Ces deux interventions s’inscrivent dans une semaine marquée par de nombreux rebondissements liés au projet d’un pasteur extrémiste de Floride de brûler des exemplaires du Coran ce samedi. Ces déclarations ont provoqué l’indignation au sein de la société américaine mais aussi dans de nombreux pays musulmans.
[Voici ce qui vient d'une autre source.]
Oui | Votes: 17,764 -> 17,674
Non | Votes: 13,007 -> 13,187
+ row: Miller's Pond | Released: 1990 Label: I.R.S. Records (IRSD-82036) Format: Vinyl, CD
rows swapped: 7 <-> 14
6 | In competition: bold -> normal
Terri Jones a finalement renoncé à son projet vendredi, mais il a souhaité rencontrer les responsables d’un autre projet controversé : la construction d’une mosquée à New York, à proximité du site de Ground Zero où s’élevaient les tours du World Trade Center détruites par l’attentat du 11 septembre. Sa demande a été refusée.

Ben Laden toujours traqué

Alors qu’Obama jouait l’apaisement, des talibans afghans ont diffusé samedi à Kandahar un communiqué affirmant que les Etats-Unis ont échoué à restaurer la paix en Afghanistan et qu’ils n’ont désormais plus d’autre option que de se retirer sans conditions. Le texte, signé de l’ «Emirat islamique d’Afghanistan», du nom de l’ancien régime taliban de 1996 à 2001, estime que la «mauvaise politique américaine» crée «l’instabilité politique, économique et sécuritaire de l’Afghanistan, de la région et même de l’Amérique elle-même». «Etre Américain est devenu un danger pour toute personne dans toutes les régions du monde. Cela a enlevé à la nation américaine la bénédiction d’avoir une vie paisible, même chez elle.(…) Ils sont désormais des envahisseurs aux yeux du monde», poursuivent les islamistes.
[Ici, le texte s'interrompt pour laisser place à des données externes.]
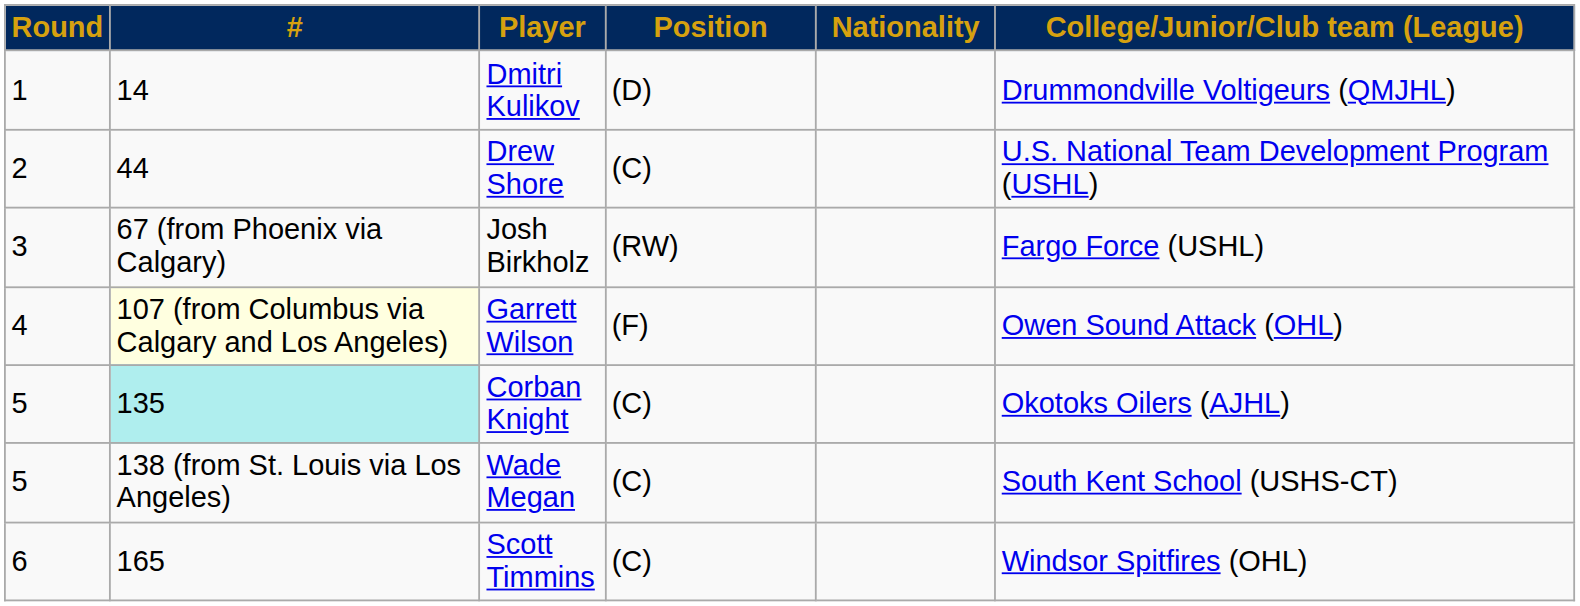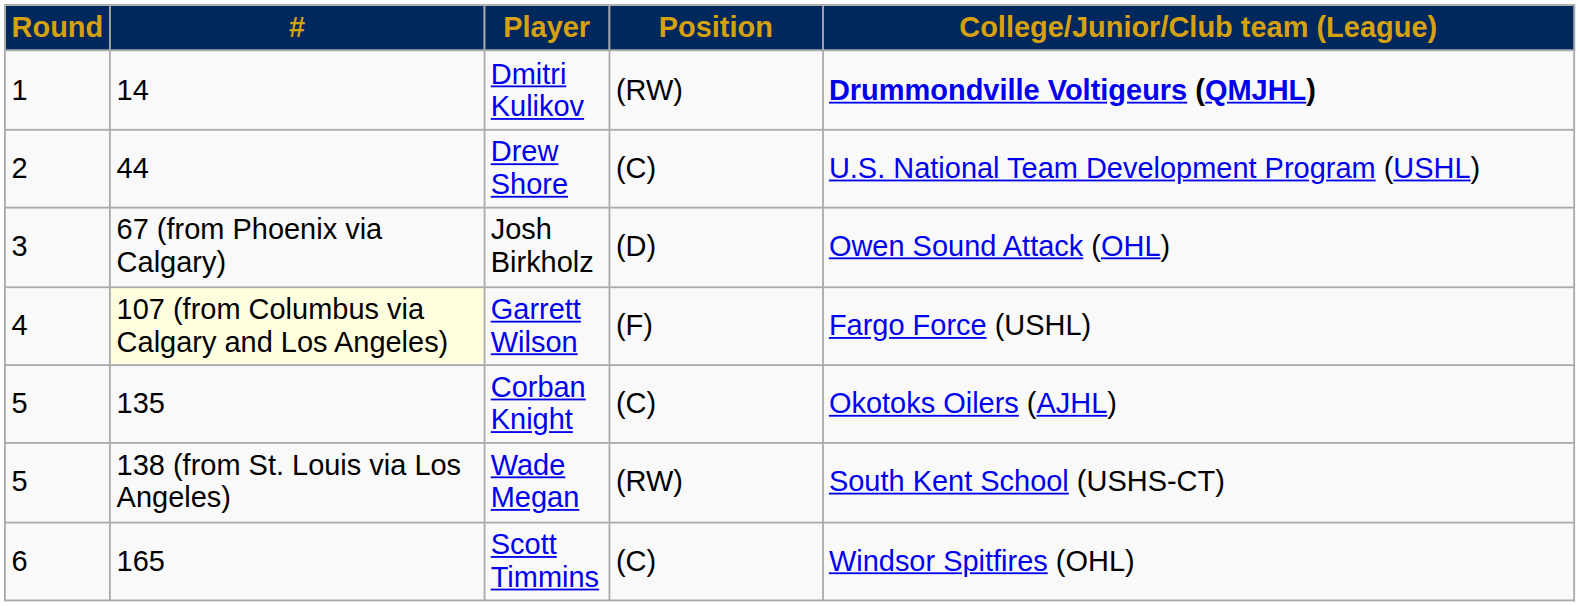- column: Nationality
Dmitri Kulikov | Position: (D) -> (RW)
Dmitri Kulikov | College/Junior/Club team (League): normal -> bold
Josh Birkholz | Position: (RW) -> (D)
Josh Birkholz | College/Junior/Club team (League): Fargo Force (USHL) -> Owen Sound Attack (OHL)
Garrett Wilson | College/Junior/Club team (League): Owen Sound Attack (OHL) -> Fargo Force (USHL)
Corban Knight | #: paleturquoise background -> no background
Wade Megan | Position: (C) -> (RW)
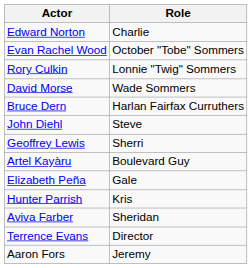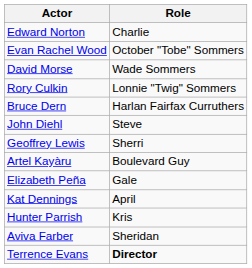rows swapped: David Morse <-> Rory Culkin
+ row: Kat Dennings | April
Terrence Evans | Role: normal -> bold
- row: Aaron Fors | Jeremy
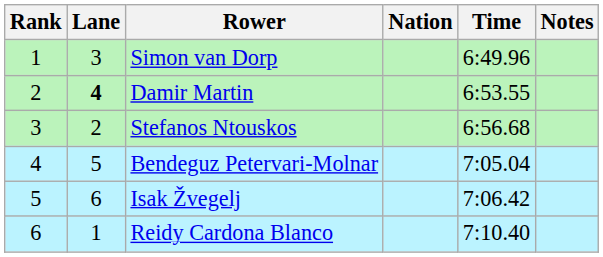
Vendredi, Barack Obama a rappelé à ses concitoyens que la menace terroriste contre les Etats-Unis allait s’intensifier dans le futur. Mais cela ne doit pas pousser aux amalgames, a-t-il rappelé. « Nous ne sommes pas en guerre contre l’Islam, nous sommes en guerre contre des organisations terroristes qui ont détourné l’Islam ou ont brandi à tort son étendard pour leurs activités destructrices ». Barack Obama a rappelé que les autorités américaines continuaient à rechercher Oussama Ben Laden, cerveau présumé des attaques du 11 septembre, même si son arrestation ne devrait « pas permettre de résoudre tous les problèmes ».
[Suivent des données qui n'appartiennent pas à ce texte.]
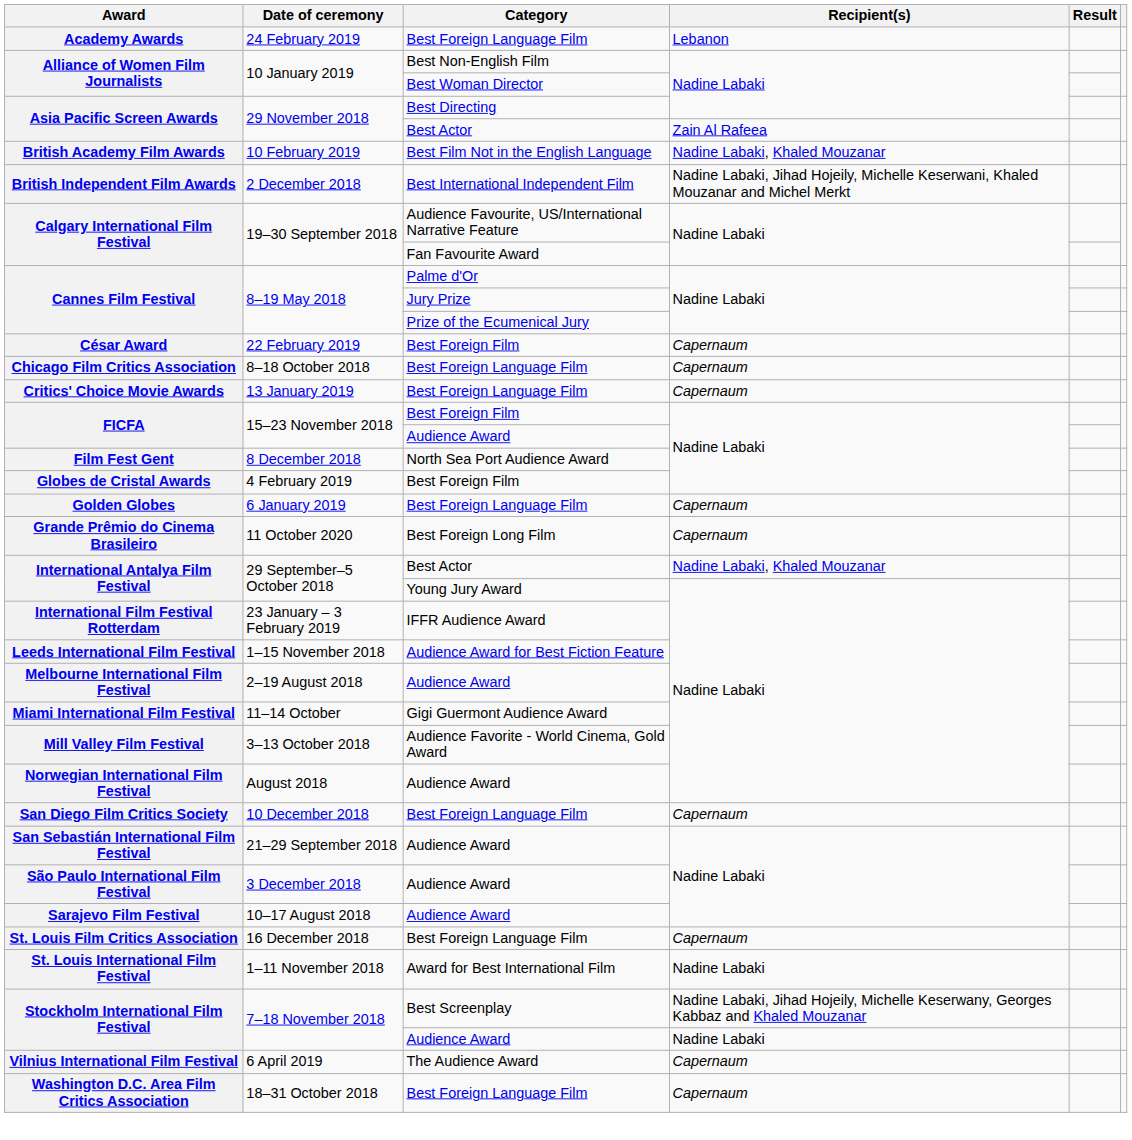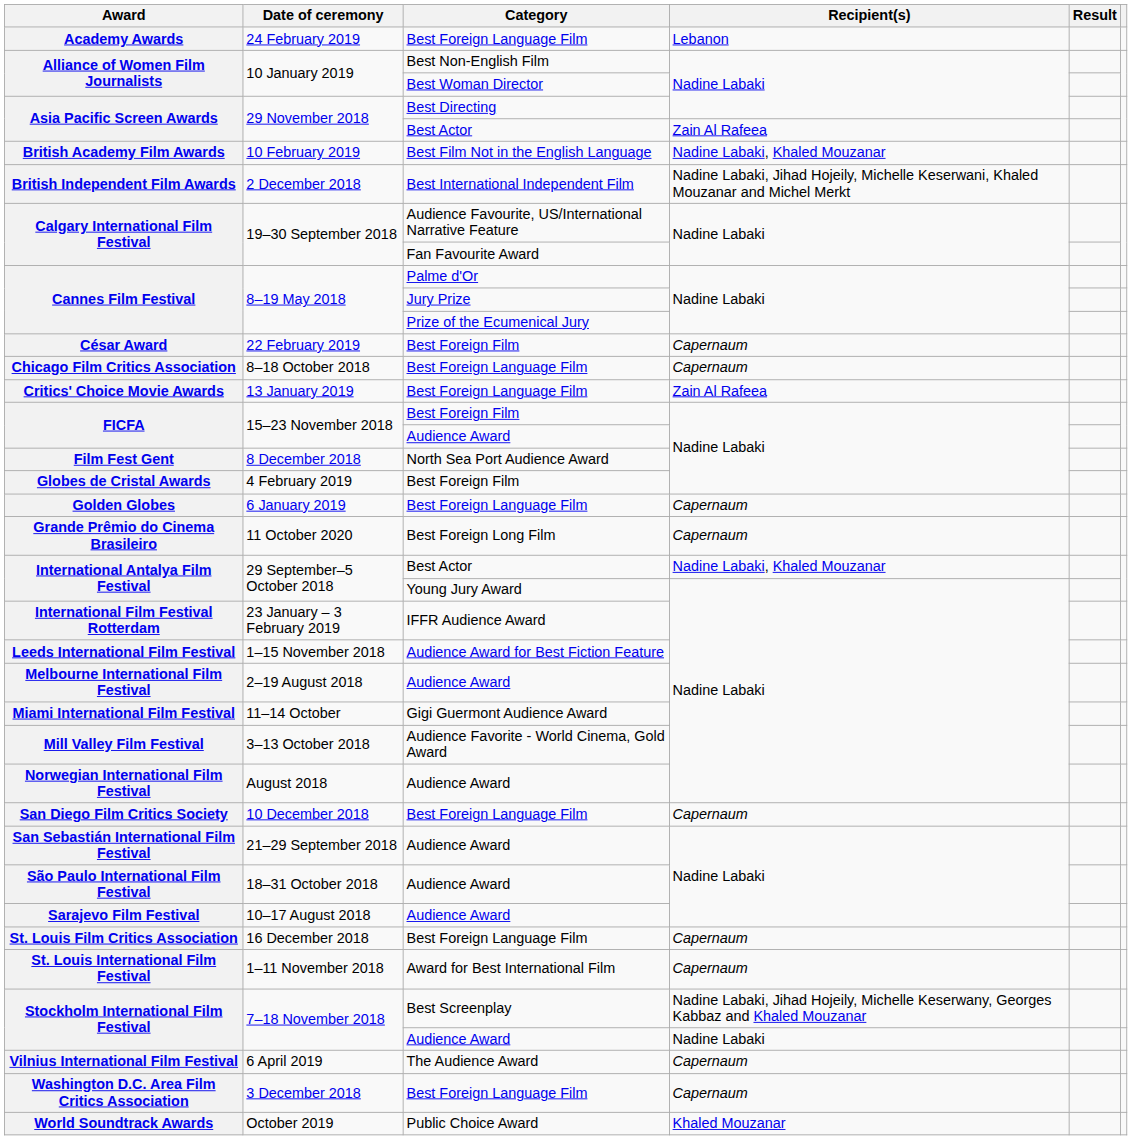Critics' Choice Movie Awards | Recipient(s): Capernaum -> Zain Al Rafeea
São Paulo International Film Festival | Date of ceremony: 3 December 2018 -> 18–31 October 2018
St. Louis International Film Festival | Recipient(s): Nadine Labaki -> Capernaum
Washington D.C. Area Film Critics Association | Date of ceremony: 18–31 October 2018 -> 3 December 2018
+ row: World Soundtrack Awards | October 2019 | Public Choice Award | Khaled Mouzanar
C’est pourquoi le président américain, reprenant les paroles du général David Petraeus, commandant des troupes alliées en Afghanistan, a invité les Américains à la modération. « Brûler le Coran met nos soldats en danger », a-t-il insisté en référence au projet du pasteur Terry Jones.

Samedi, encore quelques manifestations, d’ampleur limitée toutefois, ont été conduites dans le nord de l’Afghanistan pour protester contre le projet d ‘autodafé. Elles avaient été plus nombreuses et suivies dans la semaine.

Une journée de commémoration

Barack Obama doit se rendre samedi au Pentagone pour une cérémonie en hommage aux près de 3.000 victimes des attentats de 2001 au cours desquels quatre avions de ligne avaient été détournés.

Le vice-président Joe Biden est lui attendu à New York pour une cérémonie solennelle. Chaque année, lors de cette cérémonie, des survivants des attentats lisent à voix haute les noms des victimes. Des minutes de silence sont observées à l’heure où les avions se sont écrasés contre les tours jumelles et de nouveau quand celles-ci se sont effondrées.

La première dame des Etats-Unis, Michelle Obama, et Laura Bush, épouse de l’ex-président George W. Bush, devaient de leur côté rendre hommage aux victimes du vol 93 qui s’est écrasé en Pennsylvanie.